Cerpen yang diplagiat
sendiri berjudul 'Bukan Kecap Oriental' yang pernah tayang di Jawa Pos. Cerpen
tersebut tayang kembali di media lain dengan judul 'Menantu Idaman'.
Dalam melakukan tindakan
plagiat, si penulis mengubah nama tokoh dan judul cerita saja. Hanya saja
pelaku kurang jeli. Karena panggilan tokoh, di narasi disebut mamak sementara di
dialog masih disebut ibu seperti cerpen aslinya. Bagi yang penasaran dengan
perbandingan antara cerpen asli dan cerpen hasil plagiasi. Bisa klik di BukanCerpen Oriental dan Menantu Idaman.
Tindakan plagiat atas
karya sastra ataupun yang lainnya bukan sekali-dua kali muncul ke permukaan. Ada
banyak sekali yang sudah kalian ketahui. Anehnya sebagian pelaku plagiat itu tidak
merasa melakukan tindakan terpuji itu.
Makanya sebelum
membahas tentang plagiat lebih jauh, kita harus mengerti apa itu plagiat,
plagiarisme, dan plagiator. Untuk mengerti konsep dasar itu, kita merujuk ke
KBBI (Kamus Besar Bahasa Indonesia) ya!
· Plagiat: pengambilan karangan (pendapat dan sebagainya)
orang lain dan menjadikannya seolah-olah karangan (pendapat dan sebagainya)
sendiri, misalnya menerbitkan karya tulis orang lain atas nama dirinya sendiri;
jiplakan.
·
Plagiarisme: penjiplakan yang melanggar hak cipta.
·
Plagiator: orang yang mengambil karangan
(pendapat dan sebagainya) orang lain dan disiarkan sebagai karangan (pendapat
dan sebagainya) sendiri; penjiplak.
Pengertiannya jelas
sekali bukan? Lalu, bagaimana jika kita melihat atau mengetahui tindakan plagiat yang dilakukan seseorang?
Haruskah kita diam atau memperingatinya?
Pasti setiap
orang memiliki jawaban masing-masing karena sudut pandang yang berbeda-beda. Begitulah
yang terjadi tindakan plagiat atas cerpen Bukan Kecap Oriental. Tetapi saya
yakin menanggapi permasalahan tersebut, orang-orang di Facebook baik yang
penulis atau penikmat karya sastra akan mengecam tindakan itu. Makanya sanksi
sosial di ranah maya langsung menyeruak.
Apalagi sebagian
besar orang menyangsingkan kalau pelaku tidak mengerti atas tindakannya. Hal ini dikarenakan
dua faktor: Pertama, sebagai seorang mahasiswa S2 sudah pasti belajar tentang
tindakan plagiat itu apa. Hal ini terbukti sebelum ia menyelesaikan tugas akhir
di masa kuliah. Kedua, sebagai orang yang bukan sekali tulisannya dimuat di media
massa, sudah pasti tahu bagaimana rasanya jika tulisannya sendiri diplagiat. Sakit,
Buk!

Tugas tertulis A:
Jawablah pertanyaan berikut berdasarkan petikan tentang plagiat cerpen.
(i) Dengan judul apa cerpen itu tayang kembali di media lain?
(ii) Apa arti plagiarisme menurut KBBI dalam petikan?
(iii) Pelaku plagiat disebut sebagai mahasiswa jenjang apa?
Tugas tertulis B: Bisakah Anda menuliskan ulang bagian petikan tentang plagiat cerpen secara persis, mulai dari "Cerpen yang diplagiat" dan berakhir pada "tindakan terpuji itu."?
Daftar yang menyertai petikan ini tidak diperlukan.

(Baris data)
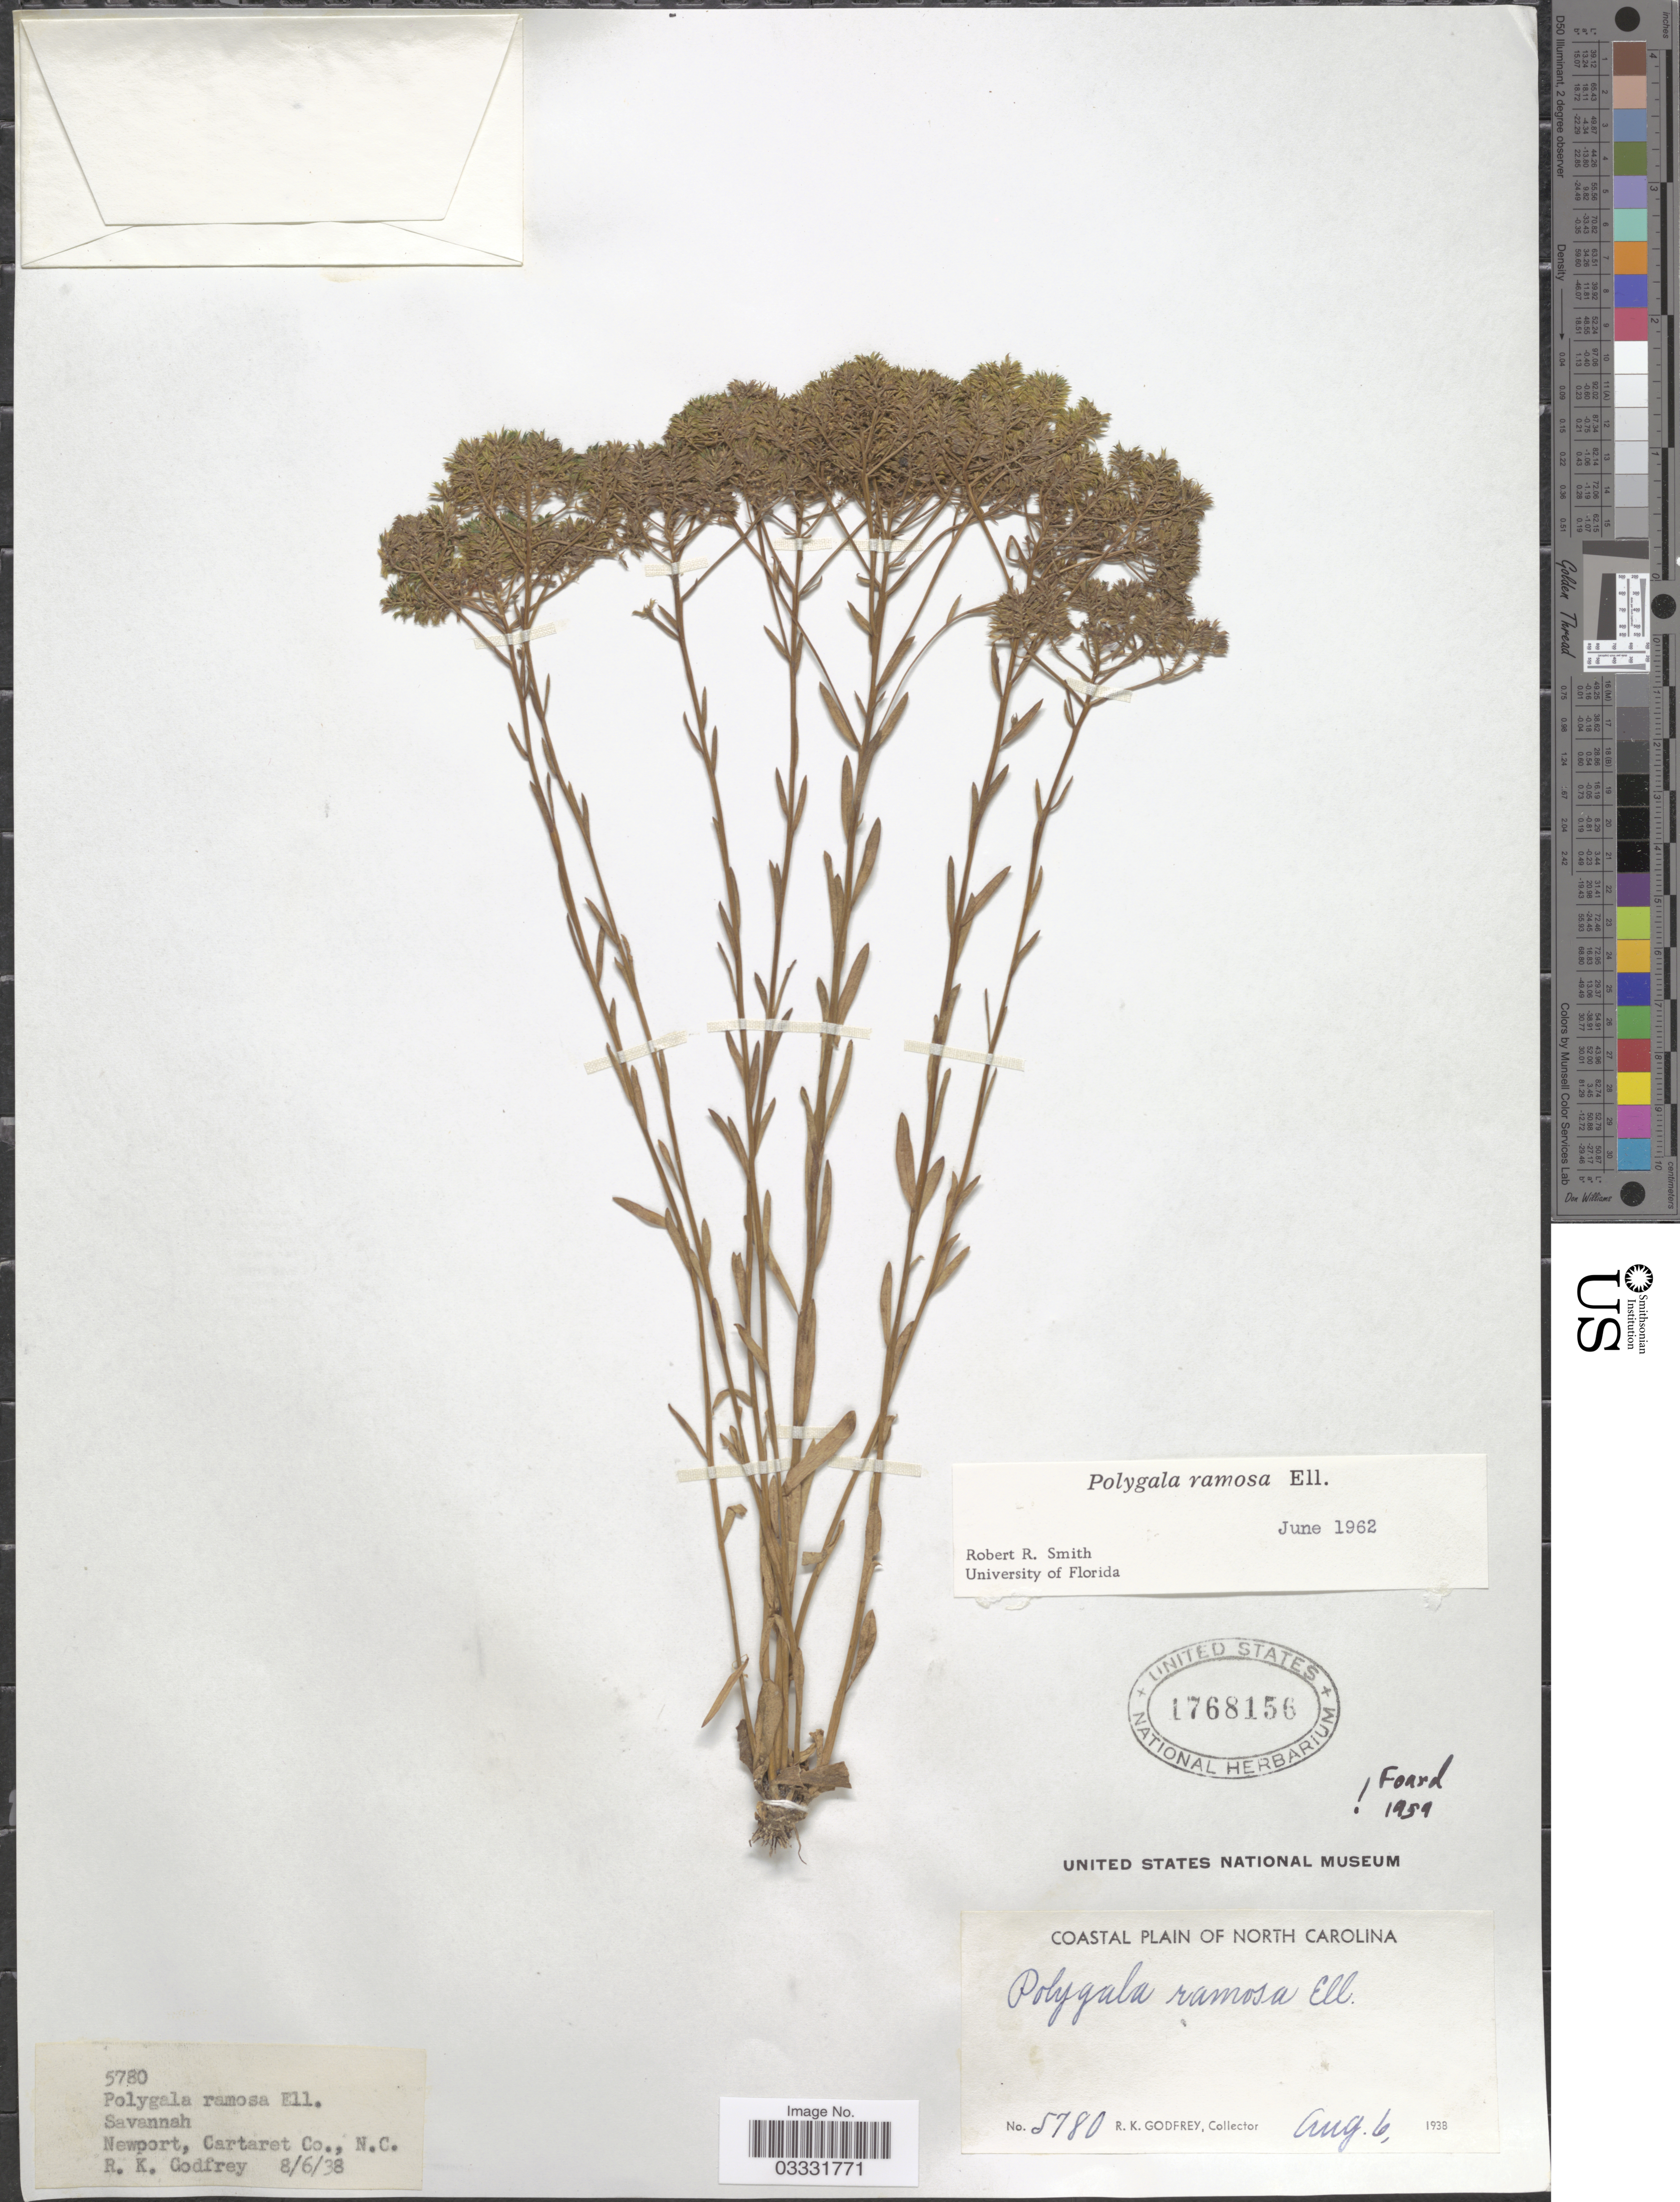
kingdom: Plantae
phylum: Tracheophyta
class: Magnoliopsida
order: Fabales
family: Polygalaceae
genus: Polygala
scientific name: Polygala ramosa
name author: Elliott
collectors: R. K. Godfrey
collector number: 5780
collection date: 1938-08-06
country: United States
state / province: North Carolina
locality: Coastal Plain of North Carolina. Newport, Cartaret Co.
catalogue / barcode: US 1768156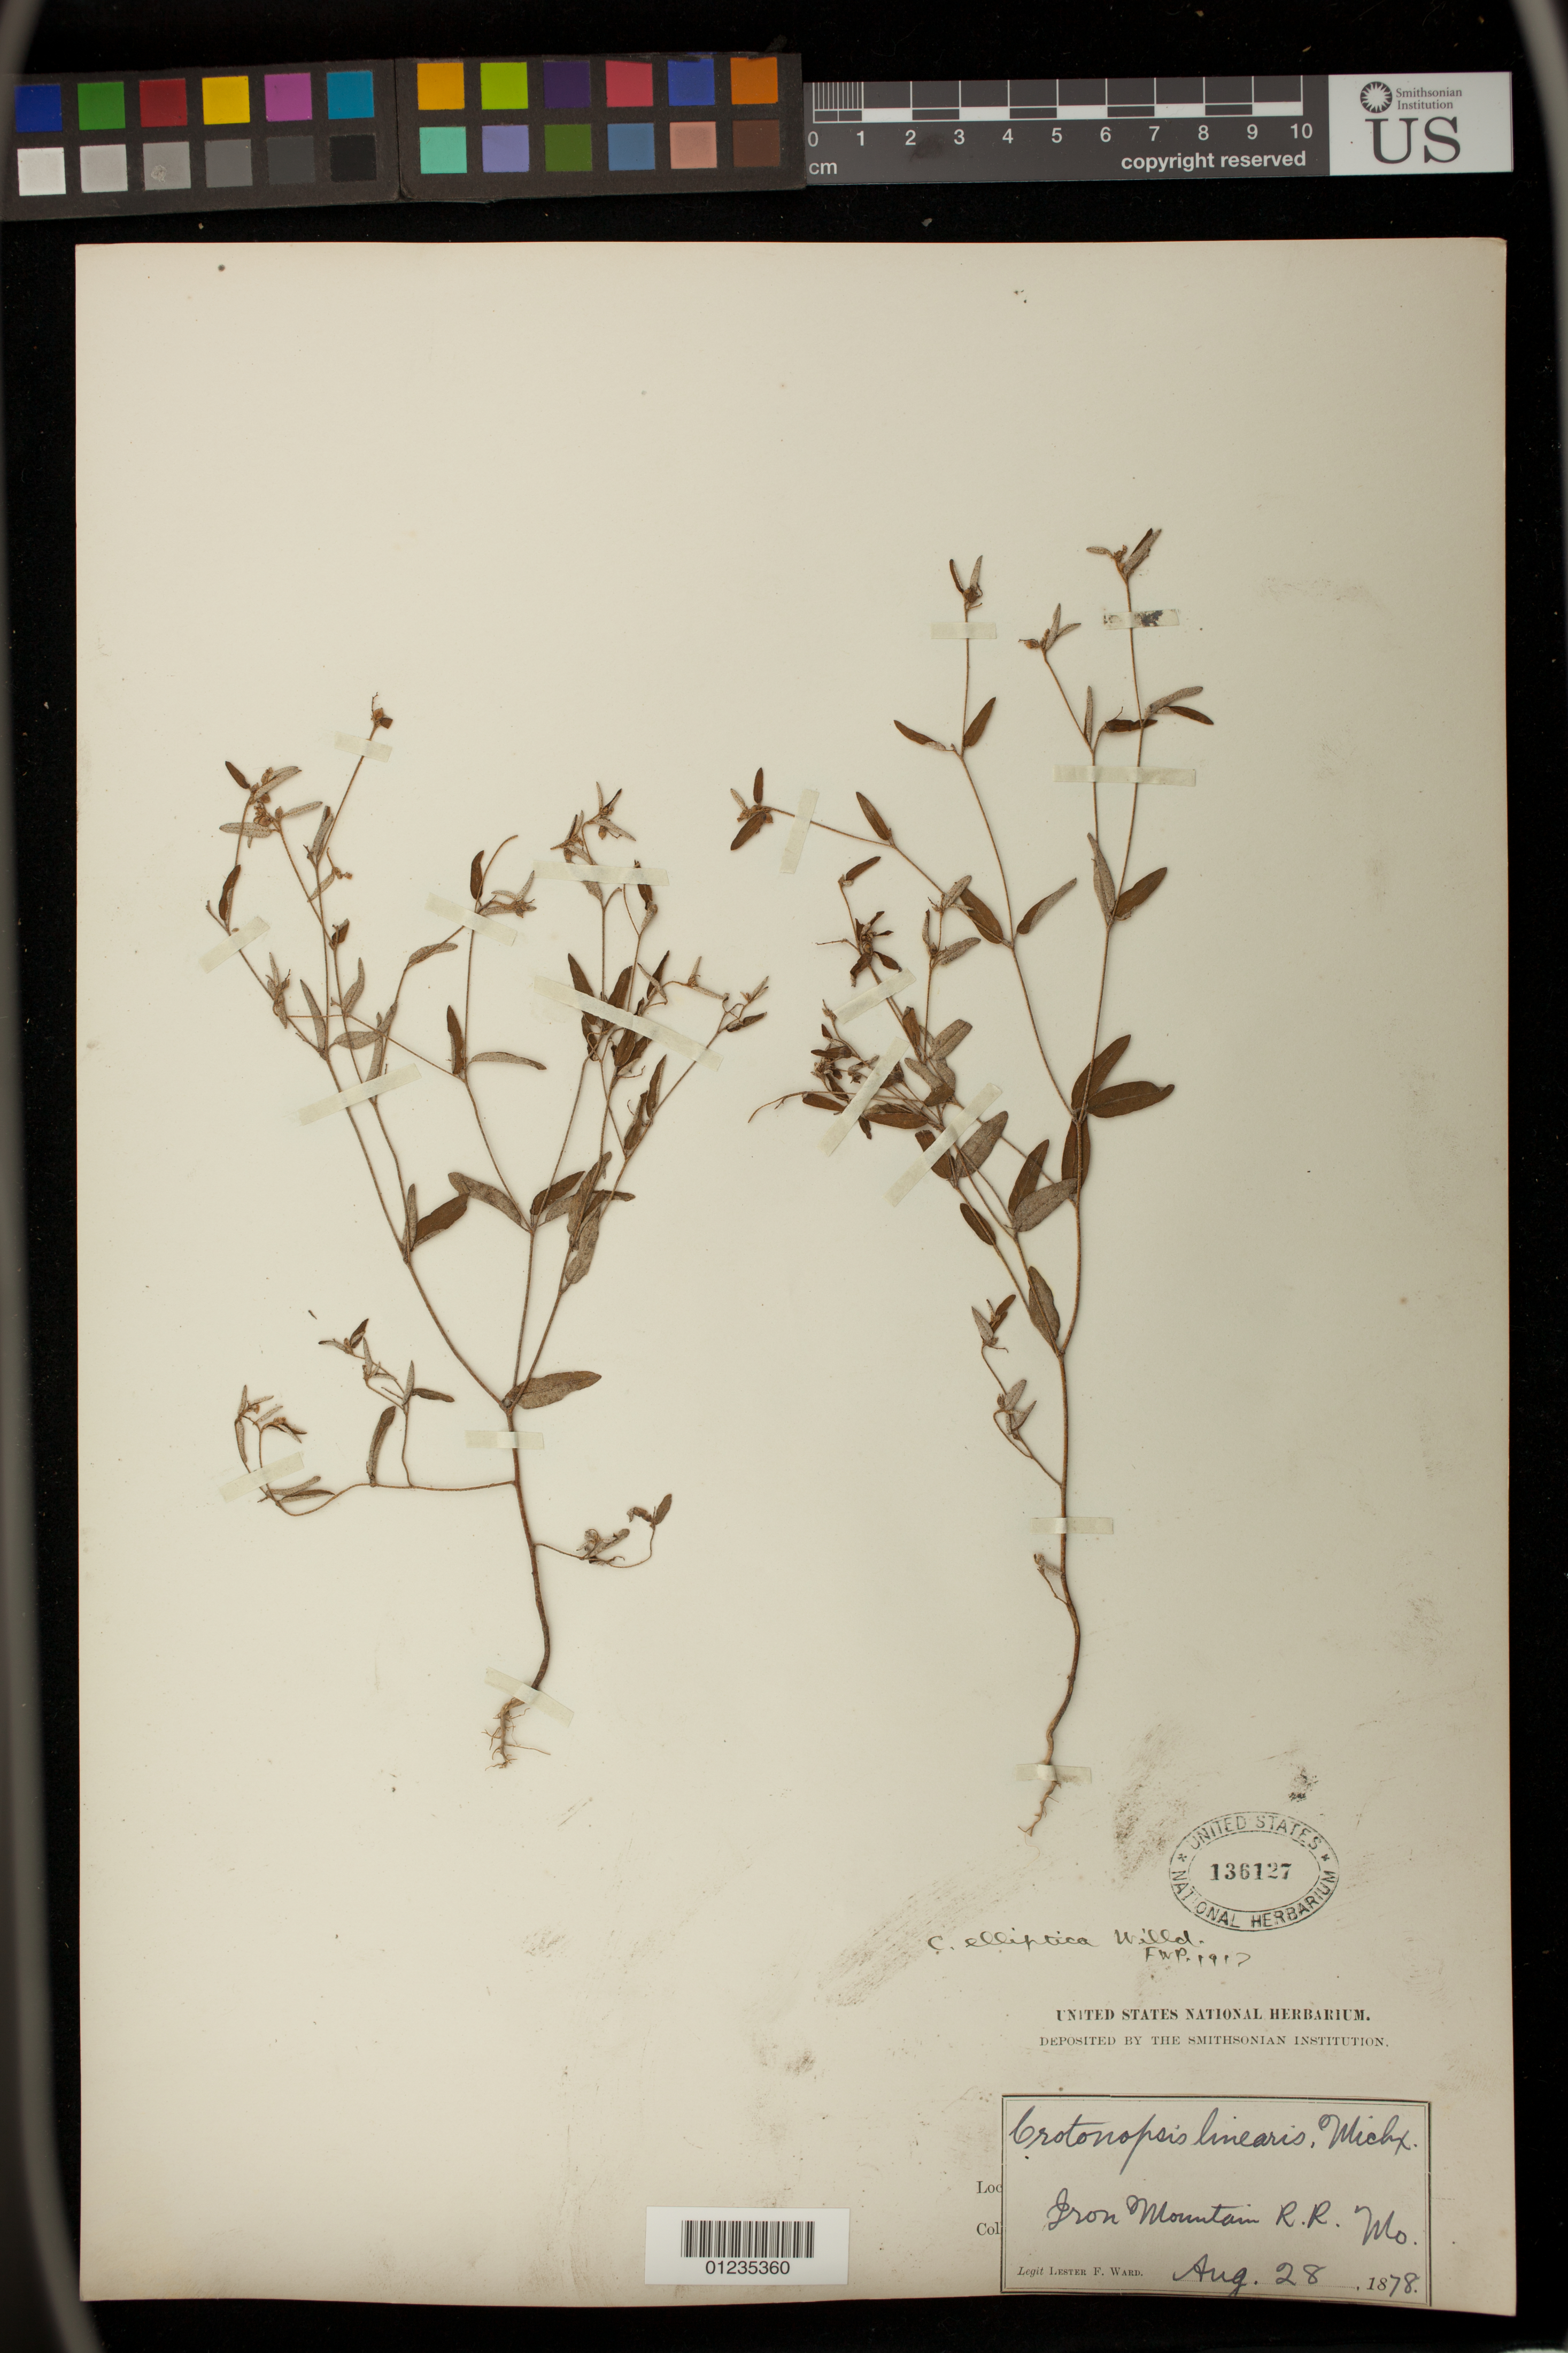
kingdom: Plantae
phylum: Tracheophyta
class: Magnoliopsida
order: Malpighiales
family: Euphorbiaceae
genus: Crotonopsis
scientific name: Crotonopsis elliptica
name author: Willd.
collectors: L. F. Ward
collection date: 1878-08-28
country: United States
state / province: Missouri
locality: Iron Mountain R.R.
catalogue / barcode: US 136127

Jawaban A:
(i) Menantu Idaman
(ii) Penjiplakan yang melanggar hak cipta
(iii) S2

Jawaban B:
Cerpen yang diplagiat
sendiri berjudul 'Bukan Kecap Oriental' yang pernah tayang di Jawa Pos. Cerpen
tersebut tayang kembali di media lain dengan judul 'Menantu Idaman'.
Dalam melakukan tindakan
plagiat, si penulis mengubah nama tokoh dan judul cerita saja. Hanya saja
pelaku kurang jeli. Karena panggilan tokoh, di narasi disebut mamak sementara di
dialog masih disebut ibu seperti cerpen aslinya. Bagi yang penasaran dengan
perbandingan antara cerpen asli dan cerpen hasil plagiasi. Bisa klik di BukanCerpen Oriental dan Menantu Idaman.
Tindakan plagiat atas
karya sastra ataupun yang lainnya bukan sekali-dua kali muncul ke permukaan. Ada
banyak sekali yang sudah kalian ketahui. Anehnya sebagian pelaku plagiat itu tidak
merasa melakukan tindakan terpuji itu.